With all this in mind, it is never going to be a relying on wishing and hoping. Nothing plausible can be achieved without a concrete vision and a well fortified collective stance for pursuing the full extent of our laudable goals. No less than five Olympic Games have come and gone since Atlanta 1996, and it is difficult to assume we have begun to scratch the surface in search of generating sporting success. The recent tumultuous atmosphere at the annual general meeting of the Dominica Olympic Committee should not be seen only as an upwelling discontent with alleged irregularities impediment to progress hinging on transparency issues – the heat of which, as well as attendant smoke being suggestive of smoldering fires.

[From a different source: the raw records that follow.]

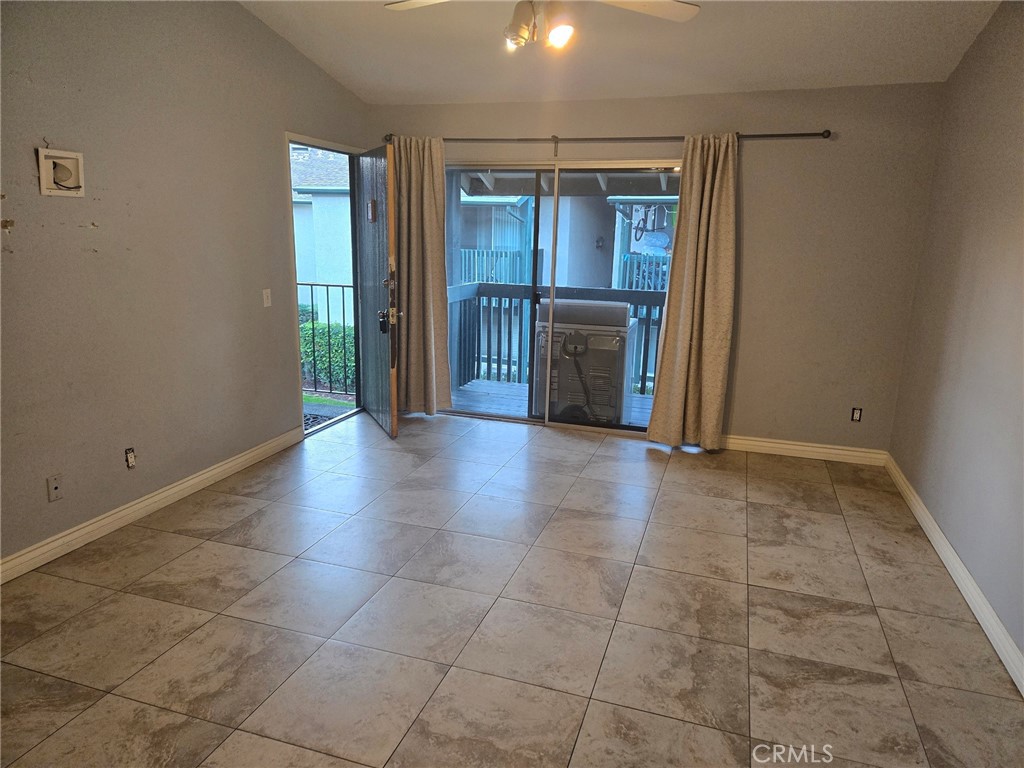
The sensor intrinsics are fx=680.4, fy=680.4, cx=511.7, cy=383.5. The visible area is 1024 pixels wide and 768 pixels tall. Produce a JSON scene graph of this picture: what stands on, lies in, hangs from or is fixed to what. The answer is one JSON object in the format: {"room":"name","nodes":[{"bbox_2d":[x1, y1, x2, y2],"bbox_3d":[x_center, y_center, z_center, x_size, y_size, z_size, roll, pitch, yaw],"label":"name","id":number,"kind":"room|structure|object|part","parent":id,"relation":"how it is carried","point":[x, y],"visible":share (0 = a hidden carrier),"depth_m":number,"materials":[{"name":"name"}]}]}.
{"room":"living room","nodes":[
{"label":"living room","id":0,"kind":"room"},
{"bbox_2d":[0,0,372,571],"bbox_3d":[-2.040,-0.694,3.024,0.149,2.978,5.653,6,14,17],"label":"left wall","id":1,"kind":"structure","parent":0,"point":[54,130],"depth_m":3.43,"materials":[{"name":"paint"}]},
{"bbox_2d":[46,474,62,501],"bbox_3d":[-2.066,0.472,3.079,0.013,0.114,0.071,6,14,17],"label":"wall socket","id":2,"kind":"object","parent":1,"relation":"attached to","point":[56,487],"visible":0.98,"depth_m":3.07,"materials":[{"name":"plastic"}]},
{"bbox_2d":[37,147,84,196],"bbox_3d":[-1.970,-0.926,2.987,0.066,0.194,0.211,6,14,17],"label":"box","id":3,"kind":"object","parent":1,"relation":"in","point":[71,155],"visible":0.99,"depth_m":2.99,"materials":[{"name":"white plastic"}]},
{"bbox_2d":[124,447,136,468],"bbox_3d":[-1.946,0.377,3.476,0.017,0.105,0.062,6,14,17],"label":"wall socket","id":4,"kind":"object","parent":1,"relation":"in","point":[130,457],"visible":0.98,"depth_m":3.47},
{"bbox_2d":[0,426,303,584],"bbox_3d":[-2.087,0.750,3.099,0.016,0.100,4.076,6,14,17],"label":"left baseboard","id":5,"kind":"structure","parent":1,"relation":"attached to","point":[177,489],"depth_m":3.49,"materials":[{"name":"white paint"}]},
{"bbox_2d":[262,288,271,306],"bbox_3d":[-1.576,-0.553,4.377,0.016,0.114,0.072,6,14,17],"label":"light switch","id":6,"kind":"object","parent":1,"relation":"attached to","point":[266,291],"visible":0.98,"depth_m":4.37,"materials":[{"name":"white plastic"}]},
{"bbox_2d":[285,132,365,440],"bbox_3d":[-1.421,-0.700,5.162,0.214,2.067,1.043,6,14,17],"label":"door frame","id":7,"kind":"structure","parent":1,"relation":"in","point":[325,145],"depth_m":5.16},
{"bbox_2d":[354,143,399,438],"bbox_3d":[-1.013,-0.686,5.086,0.177,2.037,0.866,-4,14,-24],"label":"front door","id":8,"kind":"structure","parent":7,"relation":"attached to","point":[380,368],"depth_m":4.95,"materials":[{"name":"wood"}]},
{"bbox_2d":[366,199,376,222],"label":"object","id":9,"kind":"object","parent":8,"relation":"attached to","point":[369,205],"visible":0.97,"depth_m":4.84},
{"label":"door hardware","id":10,"kind":"part","parent":8,"relation":"part of","materials":[{"name":"metal"}]},
{"bbox_2d":[0,407,1023,767],"bbox_3d":[-0.194,1.012,2.679,4.400,0.108,6.310,6,14,17],"label":"tile floor","id":11,"kind":"structure","parent":0,"point":[204,549],"depth_m":2.73,"materials":[{"name":"beige tile"}]},
{"bbox_2d":[239,0,1002,104],"bbox_3d":[-0.092,-1.734,2.266,4.313,0.191,5.563,6,14,17],"label":"ceiling","id":12,"kind":"structure","parent":0,"point":[825,72],"depth_m":4.02,"materials":[{"name":"white paint"}]},
{"bbox_2d":[385,0,699,49],"bbox_3d":[0.094,-1.513,2.491,1.252,0.549,1.227,6,14,17],"label":"ceiling fan","id":13,"kind":"object","parent":12,"relation":"hanging from","point":[683,16],"visible":0.98,"depth_m":2.60,"materials":[{"name":"white metal"}]},
{"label":"fan blade","id":14,"kind":"part","parent":13,"relation":"part of","materials":[{"name":"white wood"}]},
{"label":"bulb","id":15,"kind":"part","parent":13,"relation":"part of","materials":[{"name":"glass"}]},
{"bbox_3d":[0.178,-1.327,2.562,0.111,0.104,0.116,6,14,17],"label":"bulb","id":16,"kind":"part","parent":13,"relation":"part of","materials":[{"name":"white glass"}]},
{"bbox_3d":[0.466,-1.474,2.644,0.487,0.039,0.463,6,14,17],"label":"fan blade","id":17,"kind":"part","parent":13,"relation":"part of","materials":[{"name":"white wood"}]},
{"bbox_2d":[365,82,945,451],"bbox_3d":[0.753,-0.846,5.070,4.091,2.472,0.161,6,14,17],"label":"back wall","id":18,"kind":"structure","parent":0,"point":[747,338],"depth_m":4.59,"materials":[{"name":"grey paint"}]},
{"bbox_2d":[444,159,676,436],"bbox_3d":[0.318,-0.661,5.281,1.976,1.997,0.133,6,14,17],"label":"sliding glass door","id":19,"kind":"structure","parent":18,"relation":"in","point":[531,418],"depth_m":5.23,"materials":[{"name":"glass"}]},
{"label":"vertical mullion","id":20,"kind":"part","parent":19,"relation":"part of","materials":[{"name":"metal"}]},
{"bbox_2d":[380,131,829,144],"bbox_3d":[0.514,-1.719,4.771,3.073,0.064,0.128,6,14,17],"label":"curtain rod","id":21,"kind":"object","parent":18,"relation":"attached to","point":[813,134],"visible":0.82,"depth_m":4.67,"materials":[{"name":"metal"}]},
{"bbox_2d":[390,136,450,419],"bbox_3d":[-0.758,-0.795,5.270,0.600,2.182,0.142,6,14,17],"label":"left curtain","id":22,"kind":"object","parent":21,"relation":"hanging from","point":[431,175],"visible":0.88,"depth_m":5.26,"materials":[{"name":"beige fabric"}]},
{"bbox_2d":[645,135,739,449],"bbox_3d":[1.255,-0.584,4.636,0.557,2.158,0.141,6,14,17],"label":"right curtain","id":23,"kind":"object","parent":21,"relation":"hanging from","point":[717,175],"visible":0.99,"depth_m":4.65,"materials":[{"name":"beige fabric"}]},
{"bbox_2d":[718,435,888,465],"bbox_3d":[1.777,0.438,4.878,1.678,0.100,0.016,6,14,17],"label":"back baseboard","id":24,"kind":"structure","parent":18,"relation":"attached to","point":[764,444],"depth_m":4.78,"materials":[{"name":"white paint"}]},
{"bbox_2d":[850,407,862,421],"bbox_3d":[2.370,0.212,4.680,0.064,0.101,0.010,6,14,17],"label":"wall socket","id":25,"kind":"object","parent":18,"relation":"attached to","point":[855,416],"visible":0.99,"depth_m":4.68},
{"bbox_2d":[887,1,1023,682],"bbox_3d":[1.802,-0.251,1.788,0.151,2.908,5.519,6,14,17],"label":"right wall","id":26,"kind":"structure","parent":0,"point":[1005,179],"depth_m":3.21,"materials":[{"name":"paint"}]},
{"bbox_2d":[885,455,1023,695],"bbox_3d":[1.716,1.069,2.161,0.017,0.100,5.327,6,14,17],"label":"right baseboard","id":27,"kind":"structure","parent":26,"relation":"attached to","point":[938,532],"depth_m":2.97,"materials":[{"name":"white paint"}]},
{"label":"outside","id":28,"kind":"structure","parent":0,"visible":0},
{"bbox_2d":[291,145,354,309],"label":"neighboring building","id":29,"kind":"structure","parent":28,"point":[329,198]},
{"bbox_2d":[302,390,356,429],"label":"ground","id":30,"kind":"structure","parent":28,"point":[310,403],"depth_m":6.39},
{"bbox_2d":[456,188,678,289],"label":"neighboring building","id":31,"kind":"structure","parent":28,"point":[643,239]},
{"bbox_2d":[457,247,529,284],"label":"balcony railing","id":32,"kind":"object","parent":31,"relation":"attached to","point":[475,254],"visible":0.3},
{"bbox_2d":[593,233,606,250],"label":"outdoor wall lamp","id":33,"kind":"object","parent":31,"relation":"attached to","point":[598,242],"visible":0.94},
{"bbox_2d":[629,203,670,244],"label":"bicycle","id":34,"kind":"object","parent":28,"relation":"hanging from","point":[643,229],"visible":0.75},
{"label":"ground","id":35,"kind":"structure","parent":28,"visible":0},
{"bbox_2d":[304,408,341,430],"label":"doormat","id":36,"kind":"object","parent":35,"relation":"on","point":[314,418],"visible":0.15,"depth_m":5.93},
{"bbox_2d":[298,282,356,394],"bbox_3d":[-1.979,-0.491,6.455,1.935,1.139,0.068,6,14,17],"label":"balcony railing","id":37,"kind":"object","parent":35,"relation":"on","point":[327,287],"visible":0.4,"depth_m":6.39,"materials":[{"name":"metal"}]},
{"bbox_2d":[298,317,356,392],"bbox_3d":[-2.678,-0.349,9.989,3.581,1.219,0.997,6,14,17],"label":"hedge","id":38,"kind":"object","parent":35,"relation":"on","point":[319,325],"visible":0.2,"depth_m":9.71,"materials":[{"name":"green plant"}]},
{"bbox_2d":[454,379,653,425],"bbox_3d":[0.867,0.298,6.138,3.487,0.171,1.751,6,14,17],"label":"balcony deck","id":39,"kind":"structure","parent":35,"relation":"on","point":[484,384],"depth_m":6.37,"materials":[{"name":"wood"}]},
{"bbox_2d":[449,282,665,393],"bbox_3d":[1.209,-0.395,6.493,4.067,1.058,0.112,6,14,17],"label":"balcony railing","id":40,"kind":"object","parent":39,"relation":"on","point":[586,291],"visible":0.35,"depth_m":6.80,"materials":[{"name":"grey"}]},
{"bbox_2d":[532,297,635,423],"bbox_3d":[0.619,-0.212,5.737,0.779,1.017,0.696,6,14,17],"label":"unit","id":41,"kind":"object","parent":39,"relation":"on","point":[624,310],"visible":0.74,"depth_m":5.43,"materials":[{"name":"grey metal"}]},
{"bbox_2d":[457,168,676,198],"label":"roof","id":42,"kind":"structure","parent":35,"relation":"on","point":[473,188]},
{"bbox_2d":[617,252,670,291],"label":"balcony railing","id":43,"kind":"object","parent":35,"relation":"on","point":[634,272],"visible":0.22,"depth_m":11.49,"materials":[{"name":"blue"}]}
]}

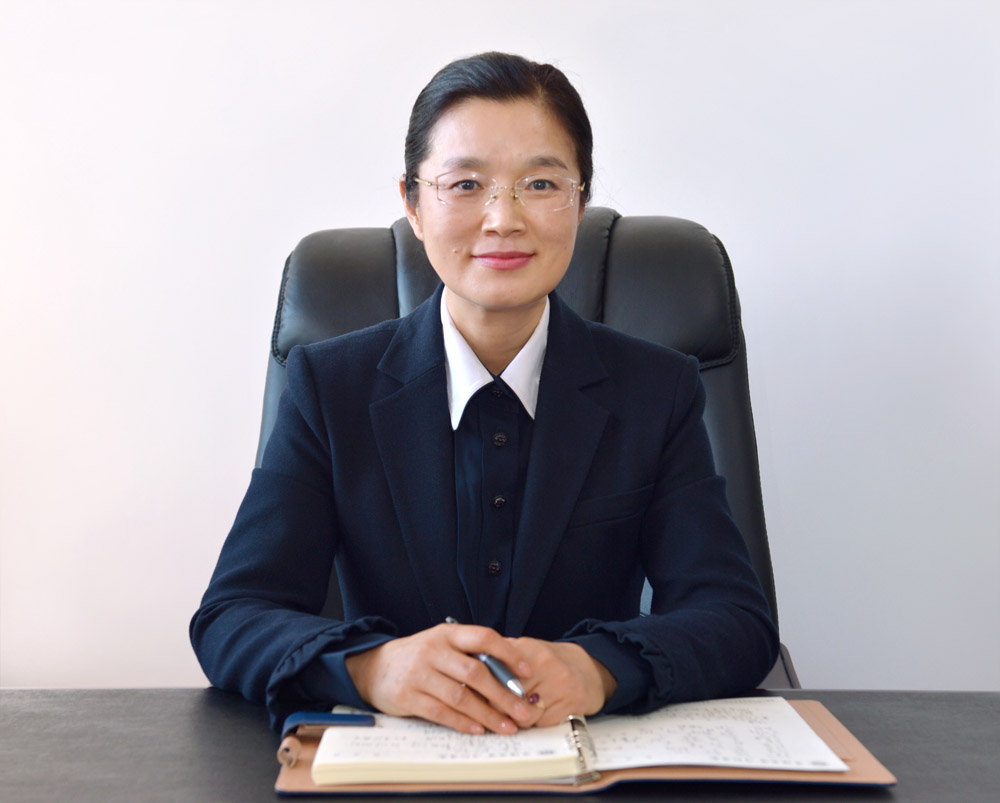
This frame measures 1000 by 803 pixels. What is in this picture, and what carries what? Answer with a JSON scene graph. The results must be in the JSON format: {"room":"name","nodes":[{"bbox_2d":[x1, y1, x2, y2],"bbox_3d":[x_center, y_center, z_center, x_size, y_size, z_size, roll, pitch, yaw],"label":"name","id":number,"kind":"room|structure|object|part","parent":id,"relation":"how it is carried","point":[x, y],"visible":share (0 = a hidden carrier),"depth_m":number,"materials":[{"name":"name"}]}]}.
{"room":"office","nodes":[
{"label":"office","id":0,"kind":"room"},
{"bbox_2d":[0,0,999,702],"bbox_3d":[-0.047,-0.478,2.754,5.518,2.806,0.132,0,3,1],"label":"wall","id":1,"kind":"structure","parent":0,"point":[649,198],"depth_m":2.73,"materials":[{"name":"white paint"}]},
{"label":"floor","id":2,"kind":"structure","parent":0,"visible":0},
{"bbox_2d":[0,688,999,802],"bbox_3d":[-0.011,0.643,1.060,2.129,0.695,0.984,0,3,1],"label":"desk","id":3,"kind":"object","parent":2,"relation":"on","point":[254,734],"visible":0.59,"depth_m":1.28,"materials":[{"name":"wood"}]},
{"bbox_2d":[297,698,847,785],"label":"notebook","id":4,"kind":"object","parent":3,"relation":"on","point":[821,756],"visible":0.87,"depth_m":1.21,"materials":[{"name":"white paper"}]},
{"bbox_2d":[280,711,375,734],"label":"strap","id":5,"kind":"object","parent":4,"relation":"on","point":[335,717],"visible":0.86,"depth_m":1.26,"materials":[{"name":"blue"}]},
{"bbox_2d":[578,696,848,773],"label":"paper","id":6,"kind":"object","parent":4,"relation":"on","point":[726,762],"visible":0.68,"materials":[{"name":"white paper"}]},
{"bbox_2d":[244,206,795,702],"bbox_3d":[-0.006,0.350,1.963,0.793,1.162,0.861,0,3,1],"label":"office chair","id":7,"kind":"object","parent":2,"relation":"on","point":[644,245],"visible":0.24,"depth_m":2.12,"materials":[{"name":"black leather"}]},
{"bbox_2d":[189,55,780,745],"bbox_3d":[-0.012,0.139,1.701,0.588,0.961,0.622,0,3,1],"label":"woman","id":8,"kind":"object","parent":7,"relation":"on","point":[525,299],"visible":0.9,"depth_m":1.61},
{"bbox_2d":[443,617,531,700],"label":"pen","id":9,"kind":"object","parent":8,"relation":"in","point":[506,682],"visible":0.64,"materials":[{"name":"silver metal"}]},
{"bbox_3d":[0.193,-0.151,2.083,0.204,0.213,0.237,0,3,1],"label":"headrest","id":10,"kind":"part","parent":7,"relation":"part of","materials":[{"name":"black leather"}]}
]}

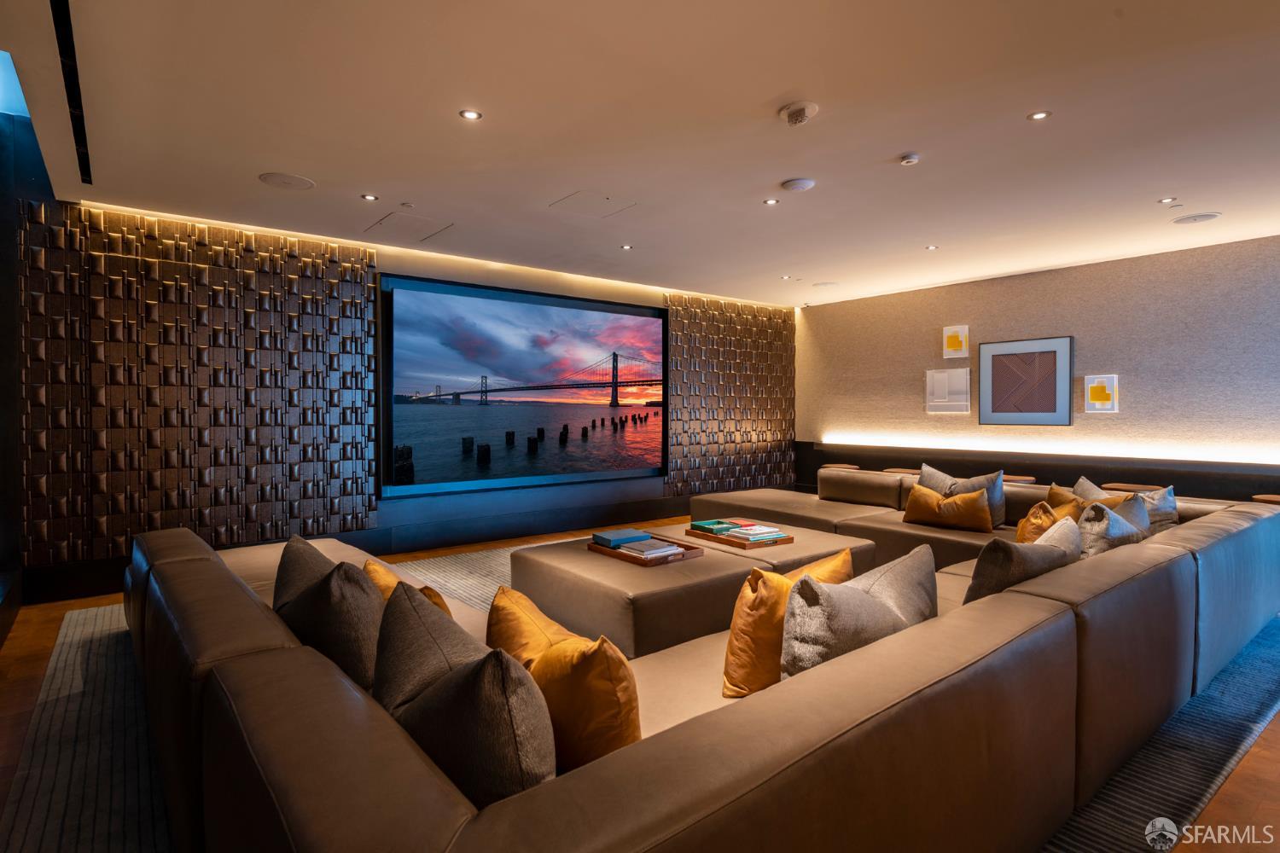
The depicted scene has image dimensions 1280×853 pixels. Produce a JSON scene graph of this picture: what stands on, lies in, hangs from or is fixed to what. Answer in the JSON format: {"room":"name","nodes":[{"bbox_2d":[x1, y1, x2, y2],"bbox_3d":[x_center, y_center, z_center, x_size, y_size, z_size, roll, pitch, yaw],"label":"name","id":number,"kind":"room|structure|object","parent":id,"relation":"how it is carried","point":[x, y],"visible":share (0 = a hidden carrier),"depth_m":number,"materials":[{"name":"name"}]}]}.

Any attempt at suggesting the media may be selectively admitted to cover the major discourse etc of the Dominica Olympic Committee is at total variance with the Olympic ideal and moreso its actual derivations. Never should it be lost sight of that the International Olympic Committee came into being almost singlehandedly through a newspaper journalist, its founder Baron Pierre de Coubatin. This great visionary, as the movement's first Secretary General and later its President, employed his consummate literary skills and excellent powers of advocacy to craft the international gem that has stood the test of over one hundred years and held fast beyond two World Wars.

When it is actually countenanced that the Table Tennis Association be excluded from voting at the coming elections to install a new executive board for the D.O.C. there can be little doubt as to an effort at limiting inclusiveness – bearing in mind that the discontinuing of an annual grant to all member associations can easily be construed as contributing to the Table Tennis Association's default in payment of fees to its parent body the International Table Tennis Federation, it is indeed, unconscionable that it should be seriously entertained that the local body be barred from the forthcoming elections.

All of this smells of an odour made even more putrid by an attempt to conjure up what is seriously being considered an Athletes' Commission which to all intents and purposes is handpicked to commandeer its voting direction. The introducing of an Athletes' Commission just when elections are due is not one the majority of national sports associations will tolerate, and rightly so. There is no question of denying the usefulness of such a commission, but its bearing will not stand to be diminished if it is introduced after the coming elections take place – giving a better face to justice appearing to be done.

In the wake of the coming elections it will suit this country most if the sister associations get together to inculcate a means of seeing how best our sporting standards might be elevated with the prime purpose of Dominica's flag becoming lifted higher at forthcoming Olympic Games.